En 2007, rien ne laissait présager la déconvenue du BlackBerry. Quand le patron d’Apple, Steve Jobs, a dévoilé l’iPhone, la plupart des gens pensaient qu’il se trompait. Comme le cofondateur de Microsoft, Steve Ballmer, qui avait affirmé que «jamais ça ne marcherait»...
«On était toujours dans la folie BlackBerry. À ce moment-là, Ballmer avait dit : “Un, l’iPhone est trop cher. Deux, les applications, quelle idée ridicule! Et trois, avez-vous vu l’écran sur lequel il y a plein d’images? À quoi ça va servir tout ça?”» relate M. Dupont.
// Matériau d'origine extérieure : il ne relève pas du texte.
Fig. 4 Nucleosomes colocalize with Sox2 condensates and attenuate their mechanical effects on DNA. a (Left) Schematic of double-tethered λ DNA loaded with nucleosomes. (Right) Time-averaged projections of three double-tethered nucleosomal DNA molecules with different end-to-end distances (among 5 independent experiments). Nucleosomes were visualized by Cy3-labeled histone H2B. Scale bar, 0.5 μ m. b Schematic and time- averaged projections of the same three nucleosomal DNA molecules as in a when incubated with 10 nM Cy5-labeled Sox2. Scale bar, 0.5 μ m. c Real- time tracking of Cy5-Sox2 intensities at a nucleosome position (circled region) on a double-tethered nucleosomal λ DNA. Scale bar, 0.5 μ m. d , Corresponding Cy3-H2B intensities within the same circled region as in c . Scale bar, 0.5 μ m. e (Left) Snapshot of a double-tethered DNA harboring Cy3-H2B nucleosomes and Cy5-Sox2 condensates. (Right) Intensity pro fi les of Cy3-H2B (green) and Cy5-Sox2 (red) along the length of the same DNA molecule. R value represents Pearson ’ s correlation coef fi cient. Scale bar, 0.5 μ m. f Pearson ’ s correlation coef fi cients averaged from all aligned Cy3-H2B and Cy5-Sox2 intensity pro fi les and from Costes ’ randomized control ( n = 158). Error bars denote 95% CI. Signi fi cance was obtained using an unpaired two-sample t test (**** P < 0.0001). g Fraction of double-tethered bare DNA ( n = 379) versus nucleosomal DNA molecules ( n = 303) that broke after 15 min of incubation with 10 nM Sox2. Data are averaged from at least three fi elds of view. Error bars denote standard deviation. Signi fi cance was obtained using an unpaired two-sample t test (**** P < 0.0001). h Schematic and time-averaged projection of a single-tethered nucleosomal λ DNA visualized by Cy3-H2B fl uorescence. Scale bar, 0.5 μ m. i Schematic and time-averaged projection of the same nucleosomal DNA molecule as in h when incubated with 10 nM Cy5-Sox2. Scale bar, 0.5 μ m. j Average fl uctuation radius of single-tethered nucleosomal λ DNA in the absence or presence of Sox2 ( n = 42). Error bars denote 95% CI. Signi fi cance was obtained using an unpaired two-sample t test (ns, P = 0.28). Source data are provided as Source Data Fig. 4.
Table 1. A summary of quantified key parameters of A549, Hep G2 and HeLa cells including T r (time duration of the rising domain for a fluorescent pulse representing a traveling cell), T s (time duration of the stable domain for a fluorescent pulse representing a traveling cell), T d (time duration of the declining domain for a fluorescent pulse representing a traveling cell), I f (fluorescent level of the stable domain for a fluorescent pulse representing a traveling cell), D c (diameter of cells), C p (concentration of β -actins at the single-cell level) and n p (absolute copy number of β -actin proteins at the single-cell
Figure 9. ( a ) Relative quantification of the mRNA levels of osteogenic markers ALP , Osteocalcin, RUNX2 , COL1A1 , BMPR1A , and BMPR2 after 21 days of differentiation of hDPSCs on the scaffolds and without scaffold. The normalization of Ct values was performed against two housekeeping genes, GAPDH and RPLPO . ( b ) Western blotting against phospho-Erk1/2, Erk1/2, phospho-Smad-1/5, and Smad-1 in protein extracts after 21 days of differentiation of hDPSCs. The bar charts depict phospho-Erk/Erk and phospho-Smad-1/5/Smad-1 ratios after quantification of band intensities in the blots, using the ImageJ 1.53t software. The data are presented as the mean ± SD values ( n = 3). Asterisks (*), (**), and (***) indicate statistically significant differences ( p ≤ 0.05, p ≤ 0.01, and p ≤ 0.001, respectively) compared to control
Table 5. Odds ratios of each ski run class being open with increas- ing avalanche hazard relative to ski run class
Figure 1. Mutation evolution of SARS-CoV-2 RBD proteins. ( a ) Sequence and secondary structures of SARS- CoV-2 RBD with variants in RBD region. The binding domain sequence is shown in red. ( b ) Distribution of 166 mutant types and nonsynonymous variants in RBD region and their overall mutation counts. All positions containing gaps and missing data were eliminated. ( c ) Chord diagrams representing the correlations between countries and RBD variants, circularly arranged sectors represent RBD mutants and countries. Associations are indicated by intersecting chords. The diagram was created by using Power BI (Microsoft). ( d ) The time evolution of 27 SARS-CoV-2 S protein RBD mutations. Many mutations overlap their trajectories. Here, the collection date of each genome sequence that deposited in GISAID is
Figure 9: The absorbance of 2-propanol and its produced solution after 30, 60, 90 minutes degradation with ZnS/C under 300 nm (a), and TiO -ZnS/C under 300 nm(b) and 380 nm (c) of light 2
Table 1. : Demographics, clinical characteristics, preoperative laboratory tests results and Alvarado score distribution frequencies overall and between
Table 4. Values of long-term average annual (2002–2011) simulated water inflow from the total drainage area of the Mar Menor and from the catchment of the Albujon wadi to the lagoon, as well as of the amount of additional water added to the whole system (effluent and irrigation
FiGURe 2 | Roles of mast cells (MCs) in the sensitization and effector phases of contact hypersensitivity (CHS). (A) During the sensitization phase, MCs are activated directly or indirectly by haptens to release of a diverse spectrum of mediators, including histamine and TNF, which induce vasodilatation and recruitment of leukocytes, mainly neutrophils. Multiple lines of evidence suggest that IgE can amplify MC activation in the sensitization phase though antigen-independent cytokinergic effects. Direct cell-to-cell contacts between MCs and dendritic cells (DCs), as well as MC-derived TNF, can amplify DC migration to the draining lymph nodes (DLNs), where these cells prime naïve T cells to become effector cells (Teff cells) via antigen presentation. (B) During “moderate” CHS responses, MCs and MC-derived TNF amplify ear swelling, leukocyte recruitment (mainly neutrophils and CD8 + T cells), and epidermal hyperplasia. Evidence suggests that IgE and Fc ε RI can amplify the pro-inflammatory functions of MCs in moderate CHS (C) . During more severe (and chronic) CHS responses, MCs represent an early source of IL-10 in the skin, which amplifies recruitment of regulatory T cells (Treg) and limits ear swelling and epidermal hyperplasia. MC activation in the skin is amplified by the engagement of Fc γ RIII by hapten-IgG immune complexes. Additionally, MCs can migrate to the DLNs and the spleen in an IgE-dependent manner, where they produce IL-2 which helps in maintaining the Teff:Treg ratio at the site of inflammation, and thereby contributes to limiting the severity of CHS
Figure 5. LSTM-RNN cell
L’avenir lui aura donné tort...
Il ne faut toutefois surtout pas croire que l’entreprise de Waterloo est morte. Bien au contraire. Depuis le 4 janvier 2022, BlackBerry a désactivé son infrastructure et son service pour les téléphones portables.
Même si elle a cessé de produire, de vendre et d’assurer le soutien technique des téléphones, la compagnie est toujours en exploitation. Cependant, elle se spécialise maintenant en cybersécurité, en systèmes intégrés et dans le suivi pour les firmes de transport et dans les solutions pour la conduite assistée ou autonome d’automobiles.